Wednesday, 26 October 2011

per ardua ad noodles

These fragments I have shored against my ruins.
T.S. Eliot, The Waste Land.
Rise and Fall chronicles the melancholy recent history of Sham Chung, which was the most populous village in the Sai Kung peninsula in 1970 but now has a population that can be reckoned on the fingers of one person’s hands. Nature has almost totally reclaimed what was once the village’s ‘main street’, and because the main hiking path keeps to the cleared area that functions as an ersatz golf course, that main street is now almost completely overgrown and difficult to penetrate.

The first of the following photographs was taken in November 2007, when it was still possible to walk along the main street without impediment, and the rest were taken after fighting through the undergrowth in February this year.

Paula contemplates the fate of a traditional Chinese house.

There is an almost Marie Celeste feeling about some of the houses, as if the occupants had left in a hurry. This is a typical rural kitchen.
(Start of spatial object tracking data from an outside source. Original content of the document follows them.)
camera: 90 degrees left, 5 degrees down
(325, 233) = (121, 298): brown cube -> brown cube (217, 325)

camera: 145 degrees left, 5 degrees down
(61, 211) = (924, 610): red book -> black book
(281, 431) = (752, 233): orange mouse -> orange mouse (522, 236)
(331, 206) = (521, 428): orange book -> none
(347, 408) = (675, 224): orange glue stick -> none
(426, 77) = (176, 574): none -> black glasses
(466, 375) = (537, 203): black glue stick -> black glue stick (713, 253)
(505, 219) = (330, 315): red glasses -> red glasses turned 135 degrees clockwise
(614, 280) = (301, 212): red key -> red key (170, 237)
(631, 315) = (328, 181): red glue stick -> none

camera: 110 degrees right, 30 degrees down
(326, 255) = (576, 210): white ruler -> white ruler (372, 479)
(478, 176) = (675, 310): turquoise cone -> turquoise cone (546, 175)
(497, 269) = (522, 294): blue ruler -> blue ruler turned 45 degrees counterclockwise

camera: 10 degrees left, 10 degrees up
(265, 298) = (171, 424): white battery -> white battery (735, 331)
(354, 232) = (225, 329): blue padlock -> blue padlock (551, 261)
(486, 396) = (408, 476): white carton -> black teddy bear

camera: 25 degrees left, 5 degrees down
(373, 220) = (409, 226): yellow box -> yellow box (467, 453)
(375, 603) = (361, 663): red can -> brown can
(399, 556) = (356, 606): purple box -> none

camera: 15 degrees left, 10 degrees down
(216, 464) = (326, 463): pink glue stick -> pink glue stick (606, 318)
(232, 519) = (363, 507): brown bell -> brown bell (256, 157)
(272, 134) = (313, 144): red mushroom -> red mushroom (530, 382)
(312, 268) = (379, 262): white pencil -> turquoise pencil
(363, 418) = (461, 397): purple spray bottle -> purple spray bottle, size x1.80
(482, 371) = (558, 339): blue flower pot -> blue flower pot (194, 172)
Traditionally, Chinese houses had double doors. These would originally have been locked but are likely to have been forced open by passing hikers looking for souvenirs.

These houses will not last much longer, now that trees have got themselves established.

As can be seen in this photo, many of the village’s less substantial houses were merely stuccoed mudbrick, making them easy prey for the encroaching vegetation.

No, this wasn’t a prison, but it must have felt like one for the occupants. Barred windows were a standard security measure.

There is little difference between indoors and out in a house that no longer has a roof.
Ask not what you can do for your country. Ask what’s for lunch.
Orson Welles.
If anyone is wondering why Paula and I cycle the 45 miles from Fanling to Sham Chung and back every Saturday, weather permitting, the final picture should be explanation enough. A cautionary word if you plan to check the place out though: Tom Li is a friend of ours, so the plate he prepares for us is about half as large again as his ‘standard’ chow mein. This photograph shows last Saturday's lunch, our first at Tom’s place since I came back from the UK a month ago.

‘Special chow mein’ in England is never like this: pan-fried noodles topped with prawns, pork strips, choi sum (a Chinese brassica), sliced Chinese mushrooms and bean sprouts.

3 comments:

  1. Thanks for making me hungry.. :D

    ReplyDelete
  2. First off, I am now officially hungry!

    Wow! The photos are great. It does look like the people got the heck out of there in a hurry. It's not going to take nature too much longer to take that area back. Thanks for the link Dennis!

    ReplyDelete
    Replies
    1. They certainly did leave in a hurry Pat: to work in Chinese restaurants in the UK (even though, according to Tom, none of them knew how to cook!).